As I have talked to other teachers and administrators, I find a ‘coaching out’ mentality has seeped into our conversations. Some feel many of our teachers are not making the grade after we have provided the support we have deemed as enough to be effective. With a 2,000 plus teacher shortage in Arizona, we must ask ourselves, how can we ‘coach up’ our teachers and not ‘coach out’?
An administrator’s responsibility to our profession should not end and begin with the amount, of students who passed AZ Merit, but instead a look at the whole teacher and what they accomplished, or what types of problems they encountered that are causing a decrease in student understanding of key concepts. As administrators and team members, we need to focus on how we provide support to our teachers. It is imperative that we begin not by judging but instead taking a step back and asking ourselves, what support our teachers need this upcoming school year
We should ask ourselves what kind of professional development will support our teachers learning? This can be a difficult question to answer because everyone is different, and their needs may be opposite of the teacher that is teaching across the hall from them. However, here are some suggestions of things you can look at to help guide this level of support.
Give Them Time:
While meetings are important and teachers must have information about the day-to-day running of the school, take an honest look at the meetings that teachers are attending. Is every meeting critical and does the meeting need to take that length of time? It takes time to plan, it takes time to get things organized and ready for students. So, honor their time and when you do need to have a meeting, professional development or conversation, begin and end on time.
Build Up Your Teachers:
In June 22, 2017, The Arizona Republic reported, “22% of the state’s 46,000 teachers were not certified,” (Cano, AZ Republic). That means that 22% of teachers may be in need of even more support than a teacher who went through a teaching program. This group of teachers may not understand how to implement classroom management strategies, or what activities make sense for kids, and how to move students from a base level of knowledge to a higher level. Nor is everyone, of these teaching professionals going to learn the concept over night. Give positive accolades for the hard work they are doing and give authentic praise to the long nights they spend trying to come up lesson plans that make sense.

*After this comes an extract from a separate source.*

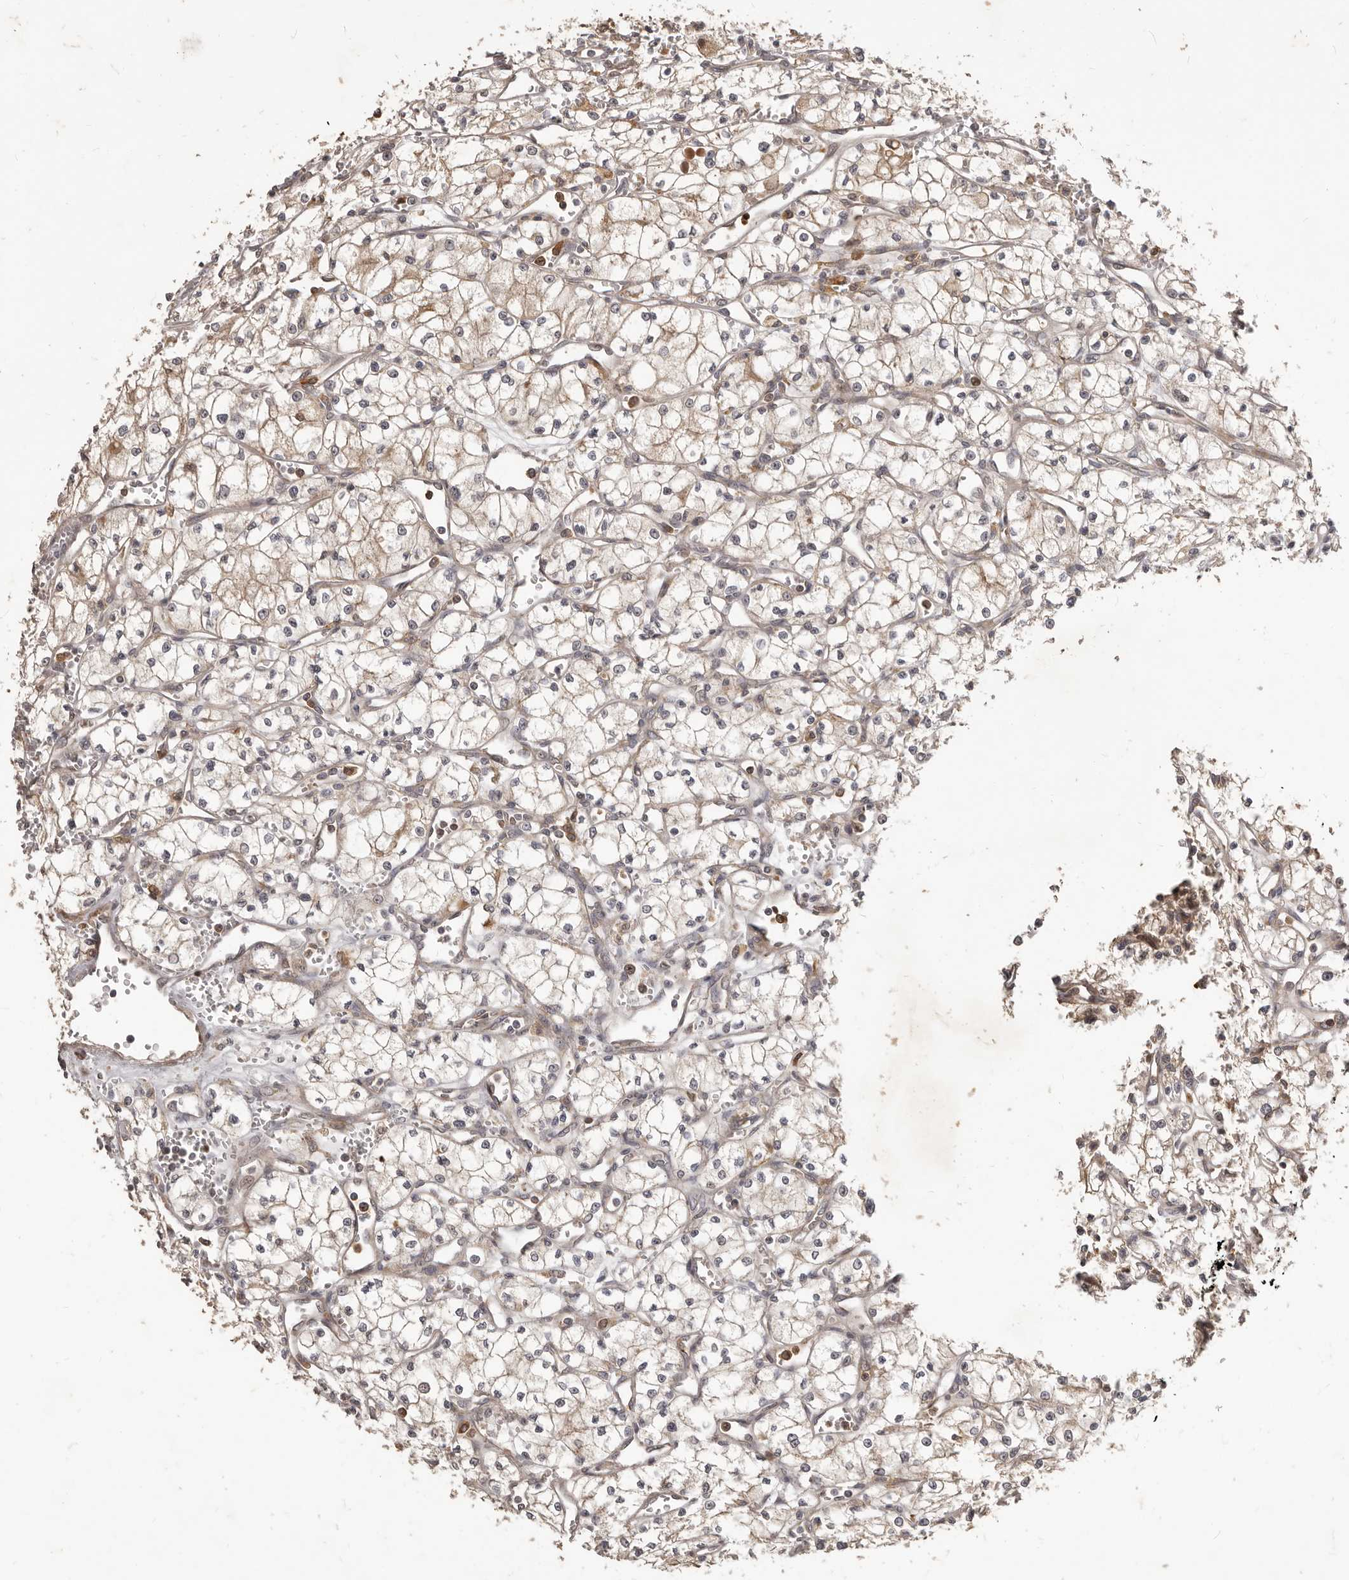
{"staining": {"intensity": "weak", "quantity": ">75%", "location": "cytoplasmic/membranous"}, "tissue": "renal cancer", "cell_type": "Tumor cells", "image_type": "cancer", "snomed": [{"axis": "morphology", "description": "Adenocarcinoma, NOS"}, {"axis": "topography", "description": "Kidney"}], "caption": "Immunohistochemical staining of renal cancer shows weak cytoplasmic/membranous protein staining in about >75% of tumor cells. The staining was performed using DAB, with brown indicating positive protein expression. Nuclei are stained blue with hematoxylin.", "gene": "RNF187", "patient": {"sex": "male", "age": 59}}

Have Honest and Reflective Conversations:
How do we accomplish this goal with so many other requirements in our day? Reflective conversations include asking questions about their practice. Build in personal time – even a half-hour a week – which can change the relationship that is held between an administrator and a teacher. Not just for first and second year teachers, but your third and fourth-year teachers.

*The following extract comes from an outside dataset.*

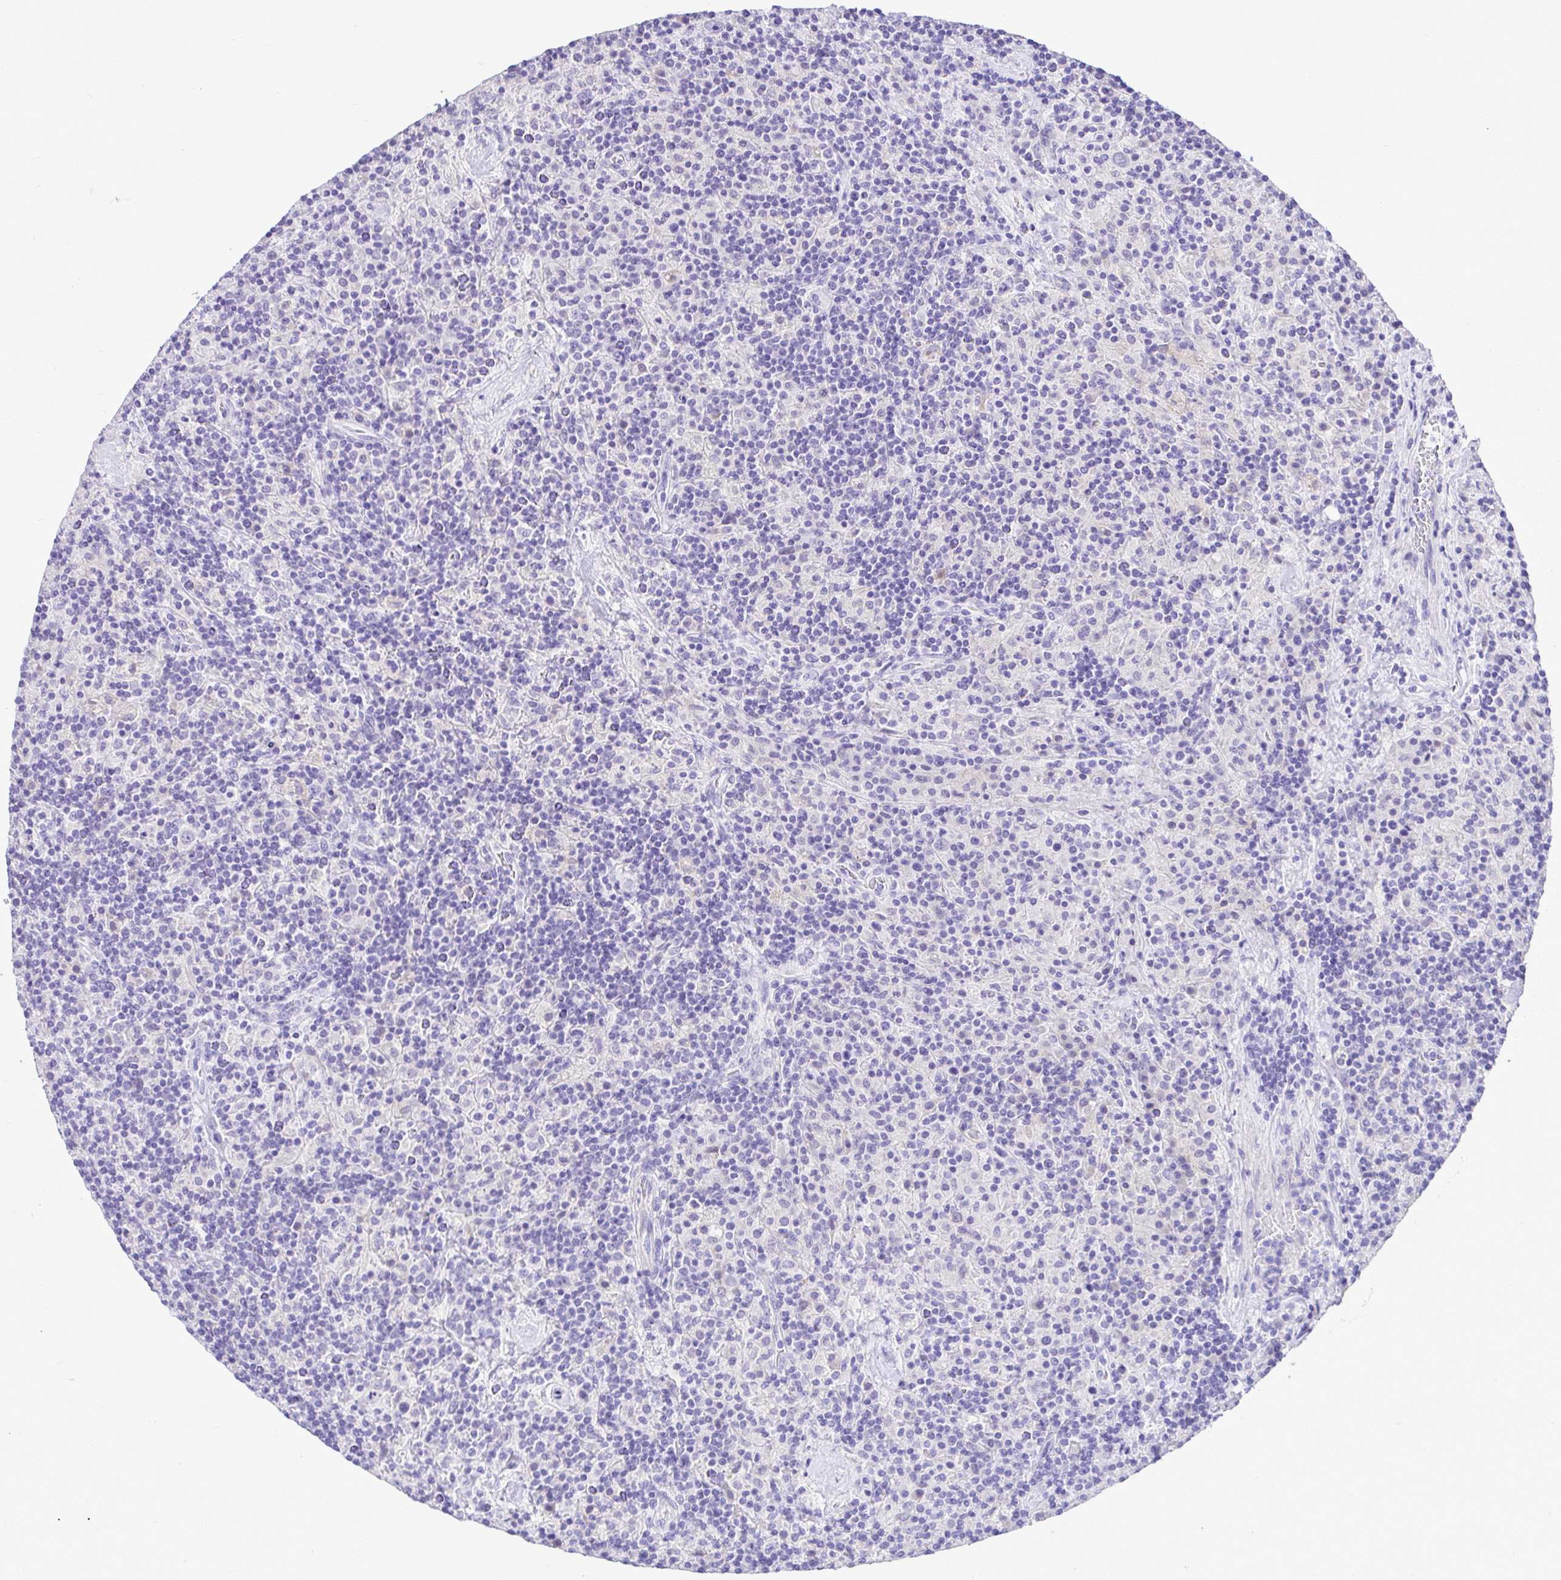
{"staining": {"intensity": "negative", "quantity": "none", "location": "none"}, "tissue": "lymphoma", "cell_type": "Tumor cells", "image_type": "cancer", "snomed": [{"axis": "morphology", "description": "Hodgkin's disease, NOS"}, {"axis": "topography", "description": "Lymph node"}], "caption": "This is an immunohistochemistry (IHC) image of human lymphoma. There is no staining in tumor cells.", "gene": "BACE2", "patient": {"sex": "male", "age": 70}}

Build a Trusting Relationship:
Take the time to sit down and build an honest and trusting relationship with the teachers in your building. Ask questions about their practice and build in time where you are not just walking through their classroom evaluating their teaching, but where you are spending time in the class getting to know their students, their style and what their passions are. Teachers need a safe space where they can bounce ideas off of those with more experience, take evidence-based risks, and come back to reflect on how well this strategy worked in the classroom. They also need to know that their administrator has their back. If they are struggling with handling a parent relationship, this could be impacting them in the classroom. Being able to talk this out with you and work through it, can change the work on a day-to-day basis.
Assume The Positive:
We may have walked into their classroom hundreds of times and see a similar pattern of behavior – it takes time to change, and teachers are humans too – but they can only take in so much information at one time. Coaching around the same topic for a while and empowering our teachers to make tiny changes can make the world of difference for a struggling teacher. In the end remember we all have a hundred and one things on our plate and we are all busy, rushing to improve the lives of children. Take a step back and ask, “How can I coach my staff up and not out.”
This may not be an easy task, and sometimes-old patterns of coaching may seep into our world, but it is critical that we, as administrators, hold space to create a veteran teaching force again, because Arizona students deserve highly effective and accomplished teachers.